Jewish rules of the marriages between relatives practically coincide with the rules of Lutherans. For more details one may consult their Commandments.


Cross-religious marriages

The people belonging to the Russian Orthodox Church could marry only other Christians except the Old-believers. In case of cross-religious marriage the non-Orthodox part signed special promise that he/she will bring up the eventual children as Orthodox. Since 1905, when the conversion from Orthodox religion to other religions was allowed, the requirement not to persuade the spouse to leave the Orthodox religion was included in the promise. The proclamations should have taken place in the both churches, but only the Orthodox Priest had the right to join the couple in matrimony. In the time period 1865-1885 the signing of the above mentioned promise was not obligatory in the Baltic provinces.

The Catholics were allowed to marry only other Christians without exceptions.

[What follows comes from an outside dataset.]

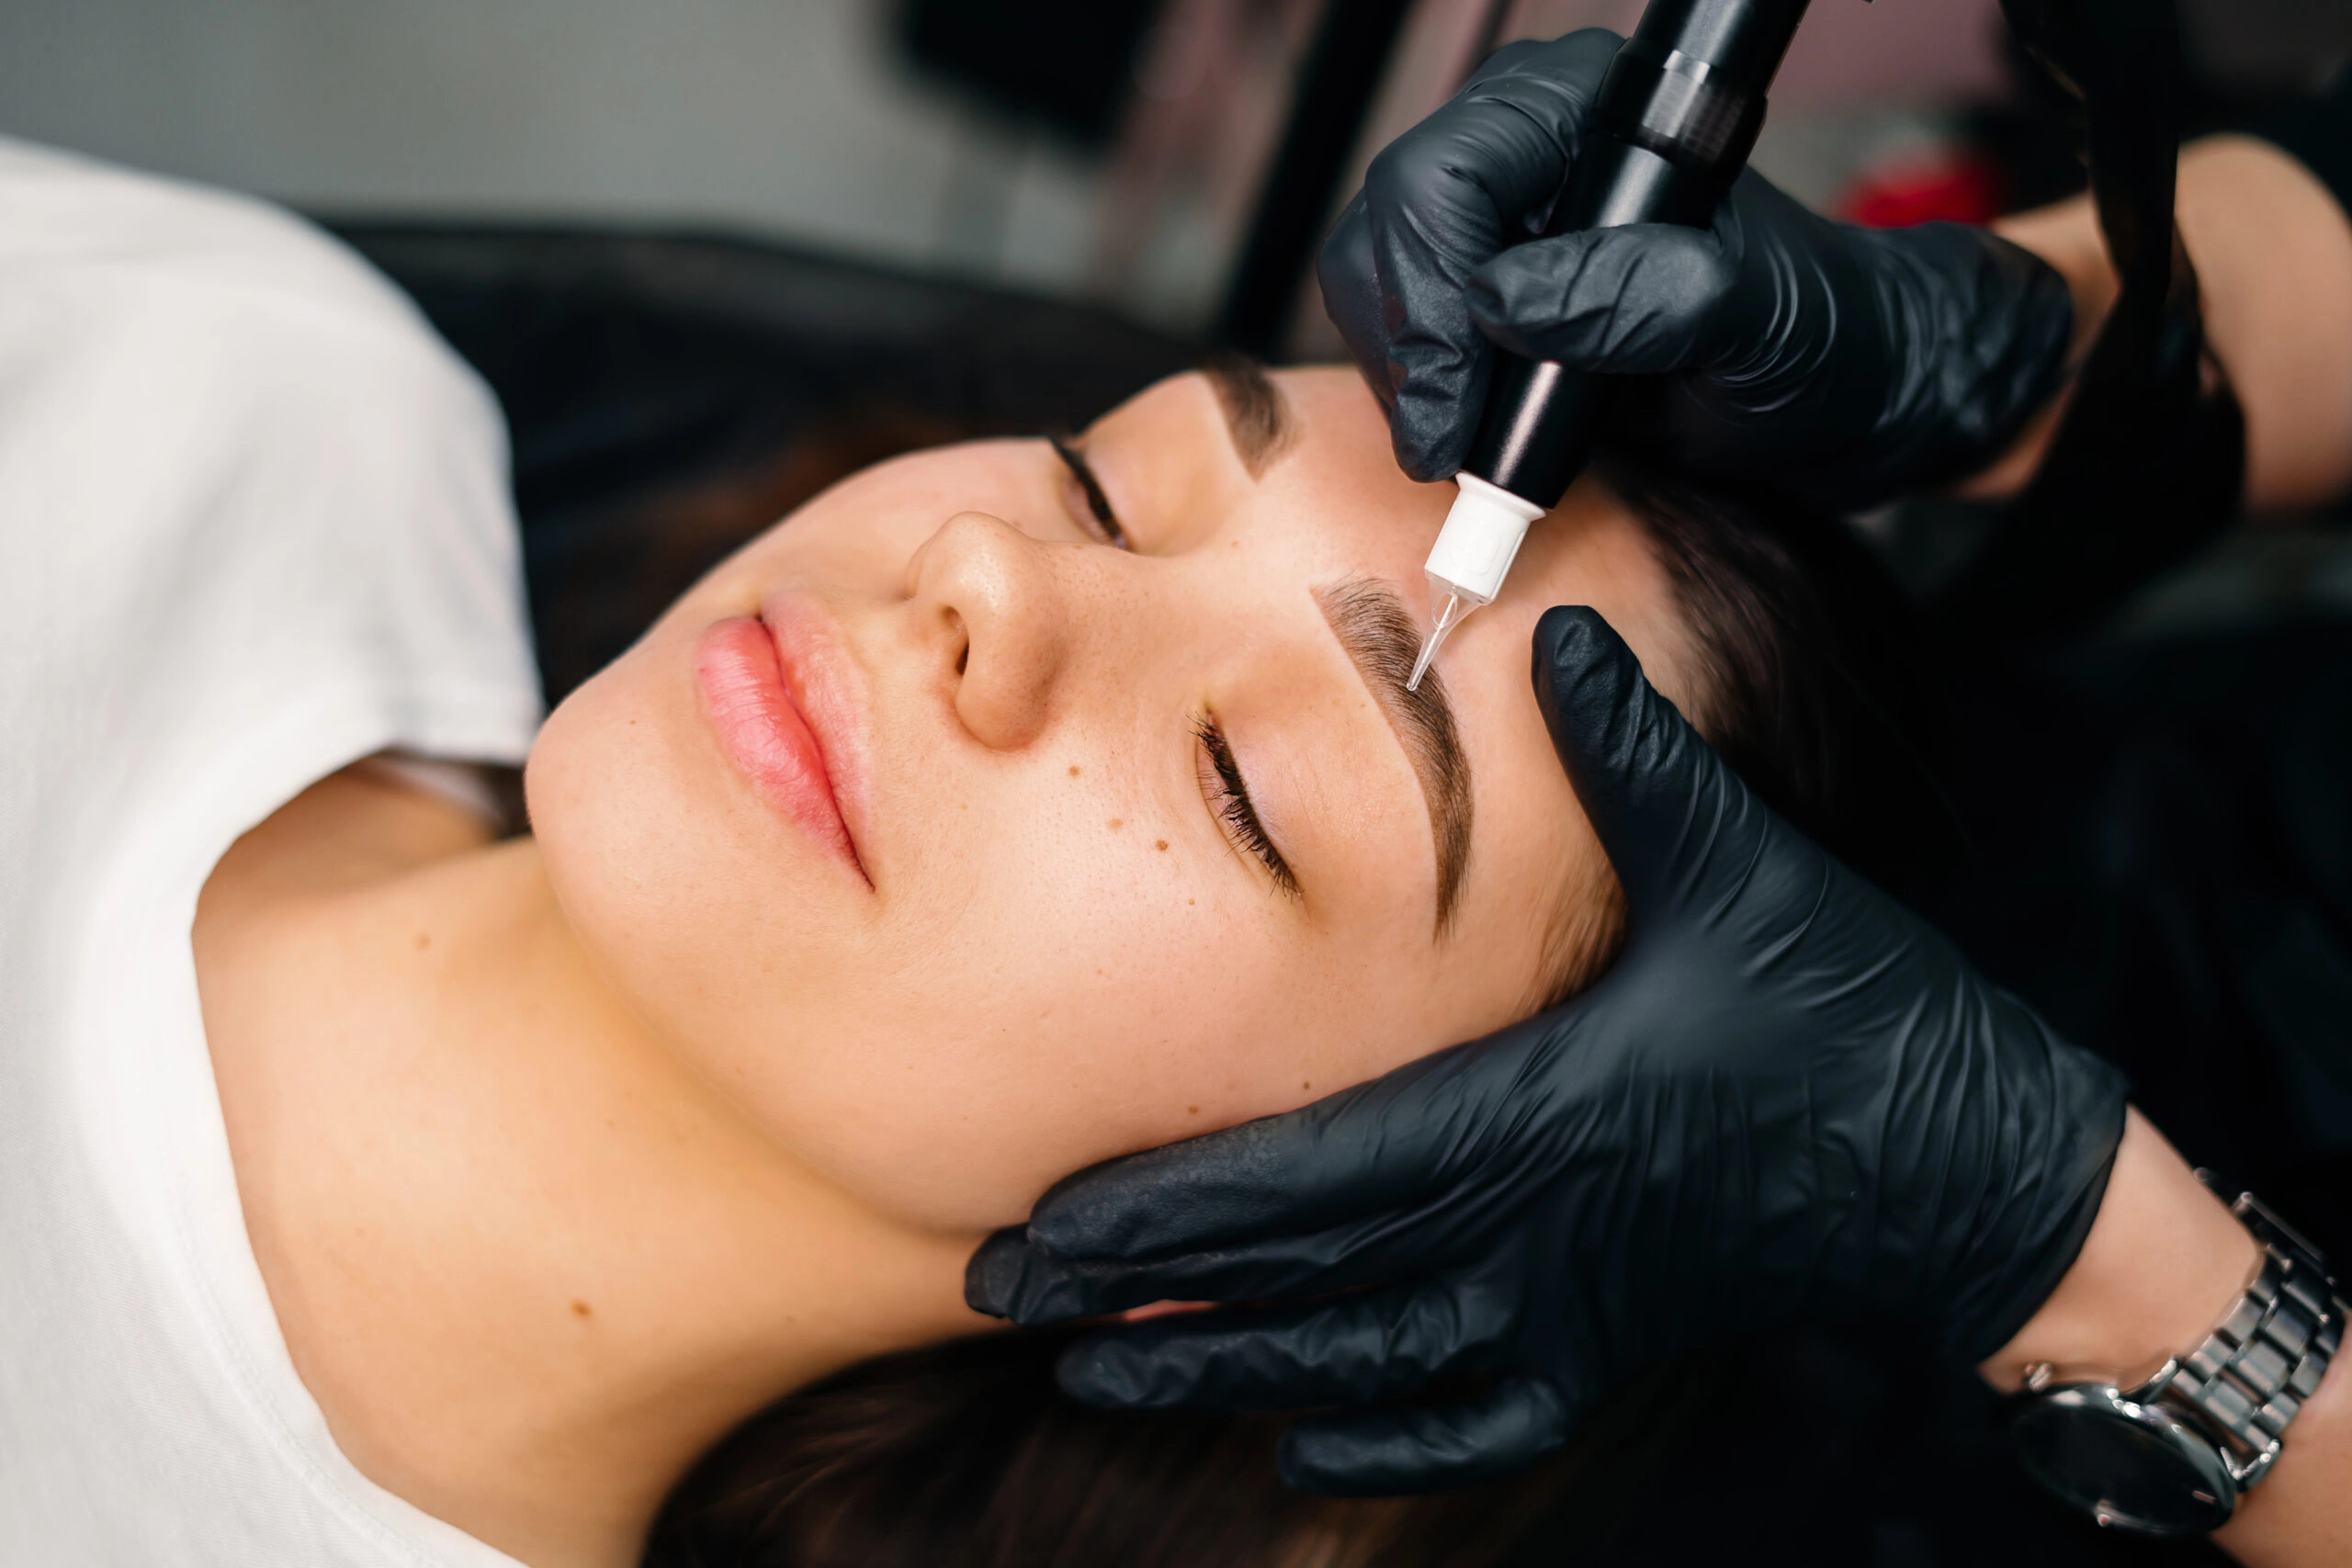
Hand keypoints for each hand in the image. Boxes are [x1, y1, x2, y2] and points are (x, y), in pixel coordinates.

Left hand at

The Lutherans, unlike the Orthodox and the Catholics, tolerated marriages between Lutherans and non-Christians i.e. Jews or Muslims, but permission of the parents of both parts and permission of the Consistory was obligatory for this kind of marriage. K.Ducmanis /Ducmanis/ mentioned a case when a young Orthodox fellow converted to Lutheran Church (after 1905 when it became possible) in order to marry a Jewish girl. The Judaism does not accept marriages between Jews and Christians, but, as far as I understand, the children of the above mentioned Jewish girl, if they were not baptized, should be considered Jewish as the children of a Jewish mother, but the Law insisted they had to be baptized. The children of a Jewish father, if their mother is not Jewish, are not Jewish according to the principles of Judaism.

The special rules existed for marriages between Lutherans and Catholics in some provinces including Vitebskas province that contained Latgale. The wedding took place in the church of the bride, the sons were baptized in the religion of the father, the daughters in the religion of the mother, if the marriage contract did not provide another procedure.